The company sponsors many sustainability programs being undertaken by other organizations in the society besides running their own programs. The company strongly participates in environmental campaigns across the globe.

The company also does this internally by promoting environmentally friendly technologies and inputs in the production of its products. This adds value to the products of the company thereby giving them a considerable competitive strength over other products (Unilever 2000).

Conclusion

Corporate social responsibility is a recent subject in management. However, it is very important in enhancing firms’ competitiveness. This happens when it is implemented alongside the strategic objectives of an organization. It has become very vital in as far as firms aim to formulate new competitive strategies in the management. Corporate social responsibility comes with a big cost to an organization.

However, this cost is often offset when strategic plans combing social, corporate activities help in positioning a firm in the market. Unilever has adopted strategic changes since the year 2000. With the incorporation of corporate social activities in the strategic plans for change, the company has managed to remain competitive in the industry that has many strong players.

Reference List

Bhattacharya, CB, Korschun, D and Sen, S 2009, “Strengthening Stakeholder–Company Relationships Through Mutually Beneficial Corporate Social Responsibility Initiatives,” Journal of Business Ethics, vol. 85, no. 2, pp. 257-272.

Emerald 2005, “Can Unilever create a masterpiece?

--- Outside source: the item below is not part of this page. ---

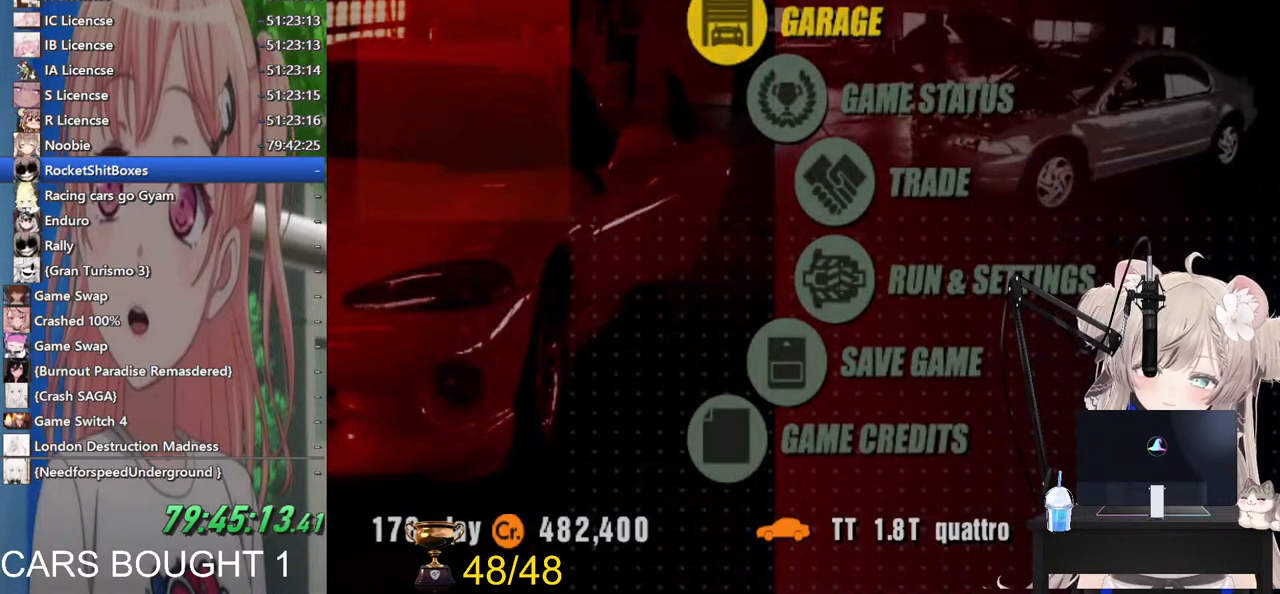
{"buttons": [], "left_stick": "center", "right_stick": "center", "events": []}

Competition challenge to a consumer-goods leader,” Strategic Direction, vol. 21, no. 5, pp. 11 – 14.

Emerald 2011, “Reputation reward for ethical firms: CSR adds to prestige – and the bottom line,” Strategic Direction, vol. 27, no. 8, pp. 15 – 17.

Emerald 2012, “Unilever’s vital shift in direction: New mission transforms lumbering giant,” Strategic Direction, vol. 28, no. 2, pp. 6 – 8.

Hidayati, ND 2011, ‘‘Pattern of corporate social responsibility programs: a case study,” Social Responsibility Journal, vol. 7, no. 1, pp. 104-17.

Jones, K and Bartlett, JL 2009, “The strategic value of corporate social responsibility: A relationship management framework for public relations practice,” PRism, vol. 6, no. 1, pp. 1-16.

Mirvis, P 2011, “Chapter 2 Unilever’s Drive for Sustainability and CSR – Changing the Game, in Susan Albers Mohrman, Abraham B. (Rami) Shani (ed.) Organizing for Sustainability,” Organizing for Sustainable Effectiveness, vol. 1, no. 1, pp. 41-72.

Porter, ME and Kramer, MR 2002, “The Competitive Advantage of Corporate Philanthropy,” Harvard Business Review, vol. 80, no. 12, pp. 56–68.

Porter, ME and Kramer, MR 2006, “Strategy and Society: The Link between Competitive Advantage and Corporate Social Responsibility,” Harvard Business Review, vol. 84, no. 12, pp. 78–92.

Smith, WS 2009, ‘‘Vitality in business: executing a new strategy at Unilever,” Journal of Business Strategy, vol. 30, no. 4, pp. 31-41.

Unilever Website, 2012, Our sustainability strategy. Web.

Unilever 2000, Unilever’s approach to corporate social responsibility. Web.

Yuan, W, Bao, Y and Verbeke, A 2011, “Integrating CSR Initiatives in Business: An Organizing Framework,” Journal of Business Ethics, vol. 101, no. 1, pp. 75–92.